İşletmelerin hem pandemi hem vergi mağduru olmaması gerektiğini belirten Yıldırım, “Geçtiğimiz günlerde açıklanan kurumlar vergisi oranının yüzde 25’e yükseltilmesi pandeminin olumsuz etkileri ile mücadele etmekte zorlanan vergi mükelleflerini daha da zor bir sürece sokacaktır. Pandemi ile mücadelede diğer ülkeler aksine mükellefler üzerindeki mali yükleri azaltma programları uygulamaktadır. Vergi oranının yükseltilmesi kayıt dışılığı da teşvik edecektir. Aynı zamanda yüksek vergi oranı ülkemize yatırım yapacak yerli ve yabancı yatırımcılar bakımından caydırıcı etkiye sebebiyet verecektir. Bu bakımdan vergi oranının arttırılması değil bilakis azaltılması gerekmektedir” dedi.

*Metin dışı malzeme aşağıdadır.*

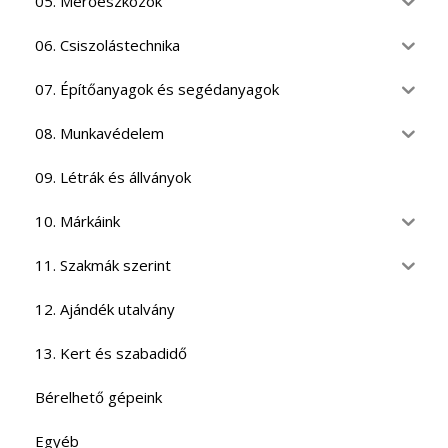
05. Mérőeszközök
06. Csiszolástechnika
07. Építőanyagok és segédanyagok
08. Munkavédelem
09. Létrák és állványok
10. Márkáink
11. Szakmák szerint
12. Ajándék utalvány
13. Kert és szabadidő
Bérelhető gépeink
Egyéb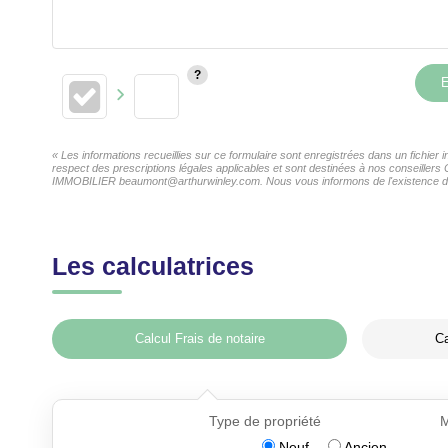
E
« Les informations recueillies sur ce formulaire sont enregistrées dans un fichi
respect des prescriptions légales applicables et sont destinées à nos conseiller
IMMOBILIER beaumont@arthurwinley.com. Nous vous informons de l'existence de la 
Les calculatrices
Calcul Frais de notaire
Ca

Ekonomide çarkların dönmesi için ihtiyacımız olanın vergi artırımı değil yeni bir vergi barışı uygulaması olduğunu dile getiren Yıldırım, “Bütün dünyayı etkisi altına alan pandeminin sebep olduğu etki ve sonuçlar ortada iken işletmelerin vergi başta olmak üzere kamusal yükümlülüklerinin normal şart ve koşullarda yerine getirmesini beklemek yaşanan gerçekliğe uygun düşmemektedir. Bu bakımdan pandemi şartları göz önünde bulundurulmak suretiyle kamusal yükümlülükler ile ilgili birtakım düzenlemelerin yapılması pandemiyle mücadelede zaruret arz etmektedir” ifadelerini kullandı.

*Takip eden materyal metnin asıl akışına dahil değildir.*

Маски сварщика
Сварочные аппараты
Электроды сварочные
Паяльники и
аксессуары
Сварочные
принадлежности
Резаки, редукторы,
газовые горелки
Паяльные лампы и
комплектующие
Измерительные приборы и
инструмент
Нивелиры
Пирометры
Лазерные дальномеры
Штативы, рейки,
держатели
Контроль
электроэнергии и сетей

“Yeni bir vergi barışı getirilmeli”
Vergi barışı kavramına uzak olan gelişmiş ülkelerin dahi vergi barışını gündemlerine aldığını söyleyen Başkan Yıldırım, matrah artırımı, davalardan vazgeçme, stok, kasa, cari hesap düzeltmesi gibi hususları içeren yeni bir vergi barışı için yasal düzenleme gerektiğini ifade etti. Yıldırım, “Ülkemizde geçmiş yıllarda özellikle ekonomik kriz dönemlerinde yaşanan ekonomik ve mali sarsıntıları atlatmak amacıyla ‘Vergi Barışı’ olarak nitelendirilen yasal düzenlemeler yapılmıştır. Vergi barışı kavramına uzak olan gelişmiş ülkeler dahi bu şart ve koşullarda ‘vergi barışını’ gündemlerine getirmiş ve birtakım düzenlemeler yapmak durumunda kalmışlardır. 2020 yılının sonunda, 7256 Sayılı Kanun ile kamu alacakları yeniden yapılandırılmak suretiyle önemli bir adım atılmıştır. Ancak, pandemi etkisinin devam etmesi ve buna bağlı olarak tekrar kapanma sürecinin başlaması nedeniyle Kanun’dan yararlanan yükümlüler borç ve taksitlerini ödeme taahhütlerini yerine getirememişlerdir. Bu durum da yapılan düzenlemeden beklenen etkinliğin sınırlı olmasına sebebiyet vermiştir. Yeni bir düzenleme ile Kanun’dan yararlanan yükümlülerin Kanun kapsamındaki borçları ile kapanma sonrası yeni borçlarını yeniden yapılandırma fırsat ve imkanı sağlanmalıdır. Yaşanan pandemi koşulları bu şartlarda daha önce de yapıldığı gibi, ‘matrah arttırımı, davalardan vazgeçme, stok, kasa, cari hesap düzeltmesi’ hususlarını içeren yasal düzenleme yapılması zarureti hasıl olmuştur. Bu suretle, pandemi şartlarının oluşturduğu ekonomik ve mali zorluklar nispeten giderilmiş olacak ve aynı zamanda kamu ile yükümlü vatandaşlar arasında gönüllü bir uyum sağlanacaktır. Sonuç olarak pandemi koşullarında yapılacak bu düzenlemelerin şart ve koşulları her zamankinden daha fazla gereklilik arz etmektedir” diye konuştu.